▶ TO-DO ITEM: Extract each line in the records that contains the word "edge".

▶ DATA SUPPLIED:
______________________________

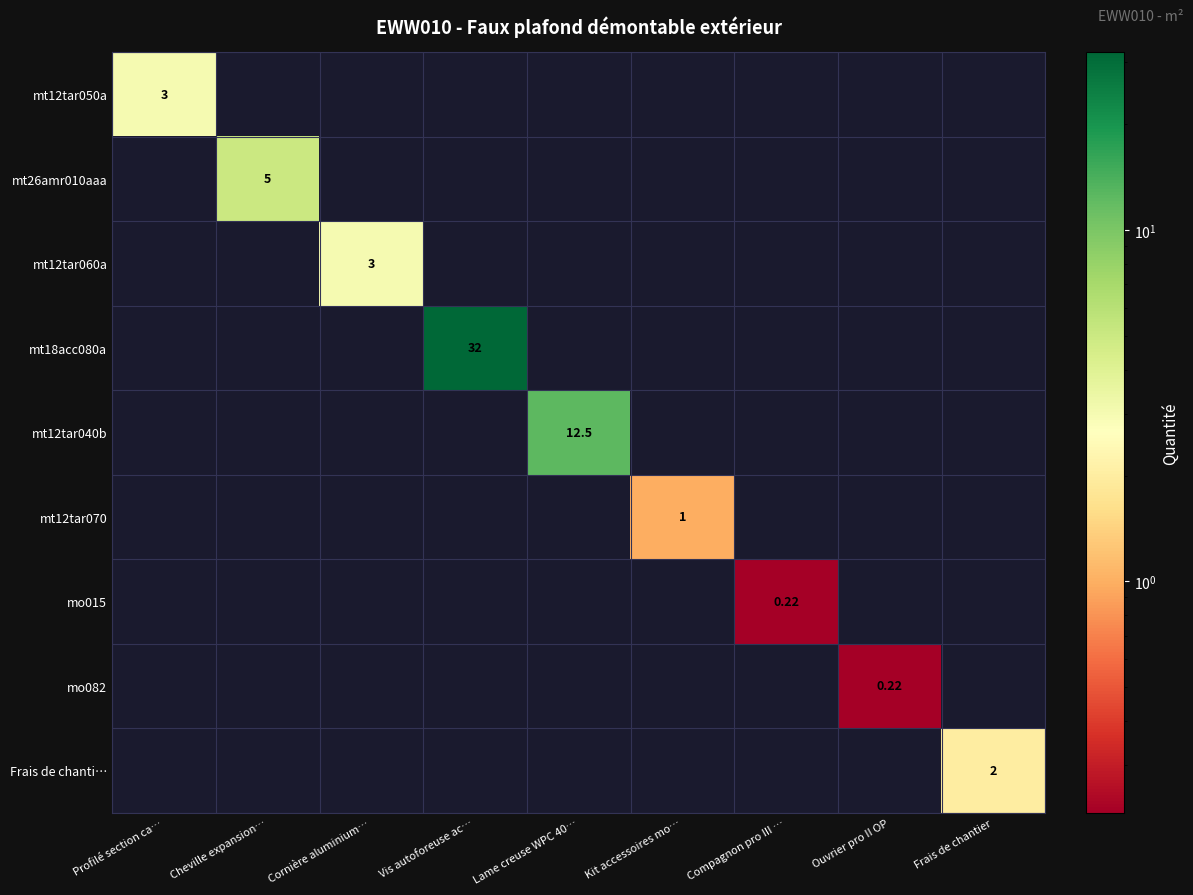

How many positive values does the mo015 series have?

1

______________________________

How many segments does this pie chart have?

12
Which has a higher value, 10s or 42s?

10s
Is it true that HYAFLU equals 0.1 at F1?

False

______________________________

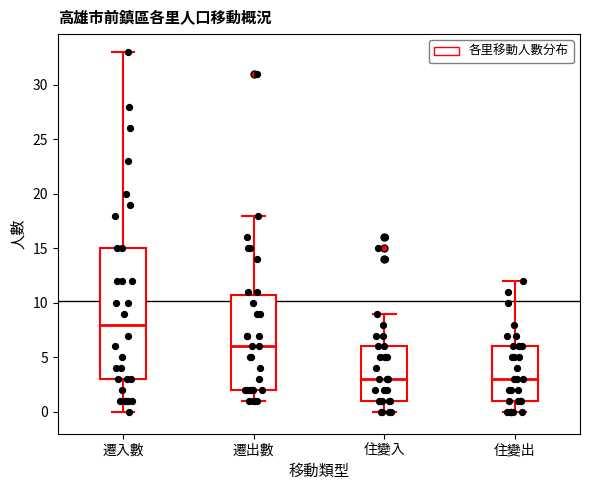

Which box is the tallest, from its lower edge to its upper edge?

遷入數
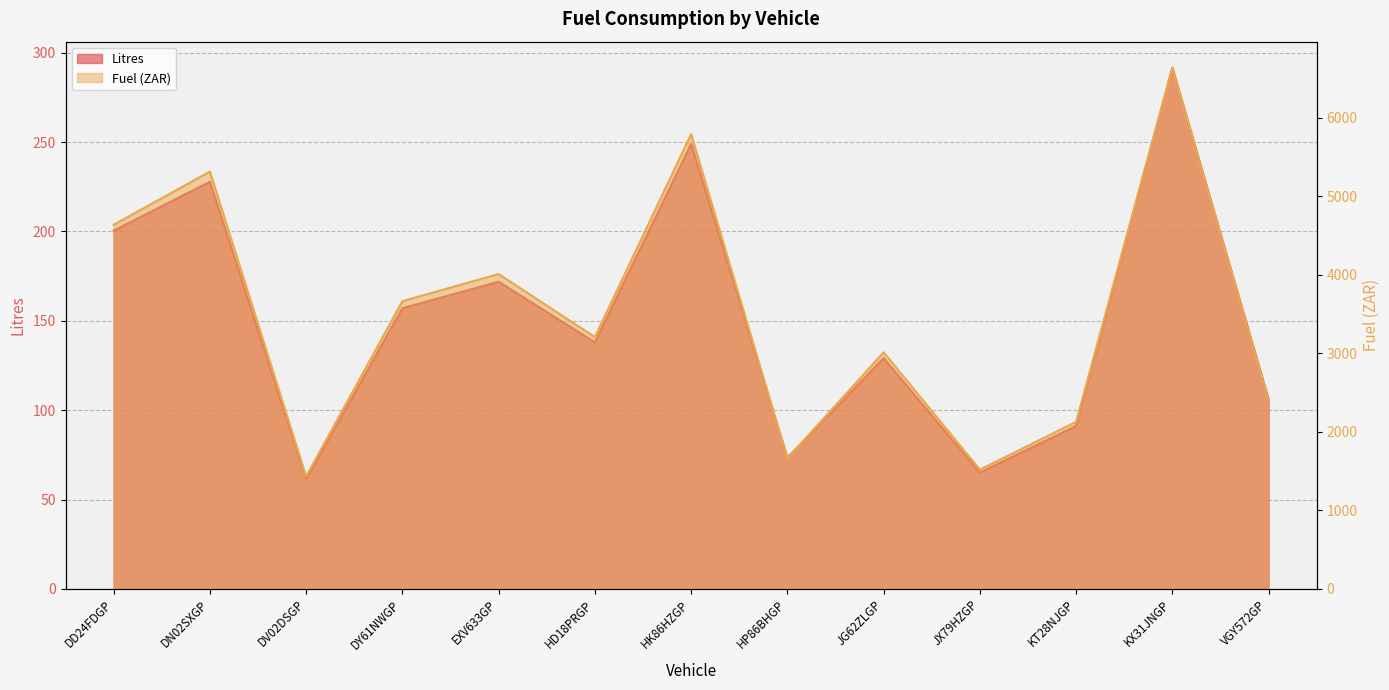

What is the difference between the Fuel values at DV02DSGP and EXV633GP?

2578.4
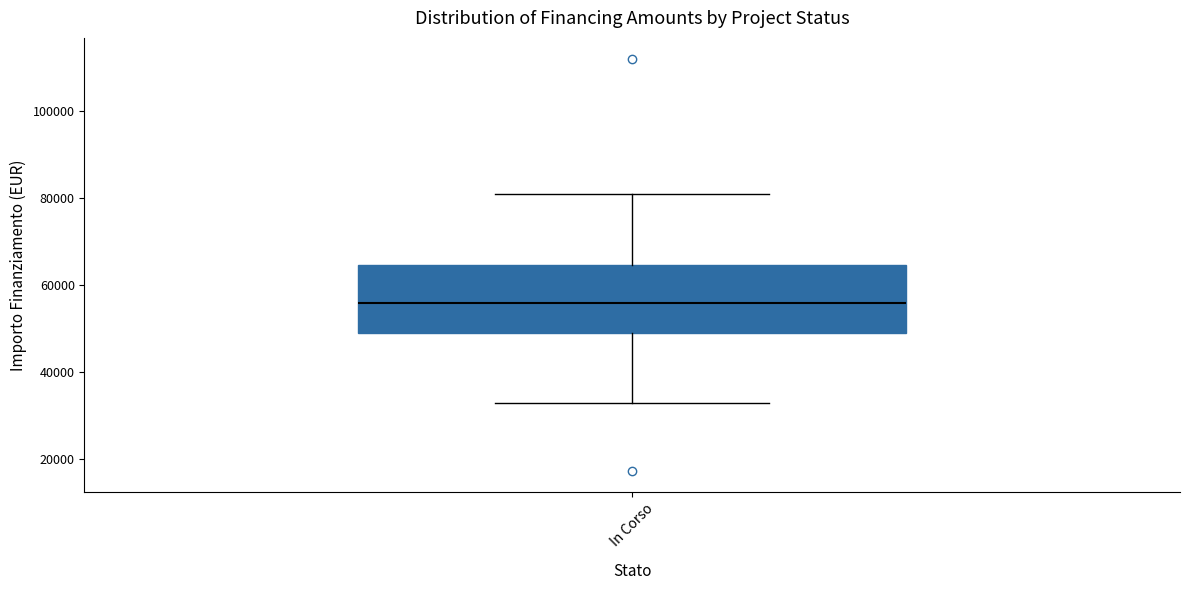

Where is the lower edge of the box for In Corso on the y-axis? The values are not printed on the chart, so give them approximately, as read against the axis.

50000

______________________________

▶ TASK ANSWER:
Which box is the tallest, from its lower edge to its upper edge?
Where is the lower edge of the box for In Corso on the y-axis? The values are not printed on the chart, so give them approximately, as read against the axis.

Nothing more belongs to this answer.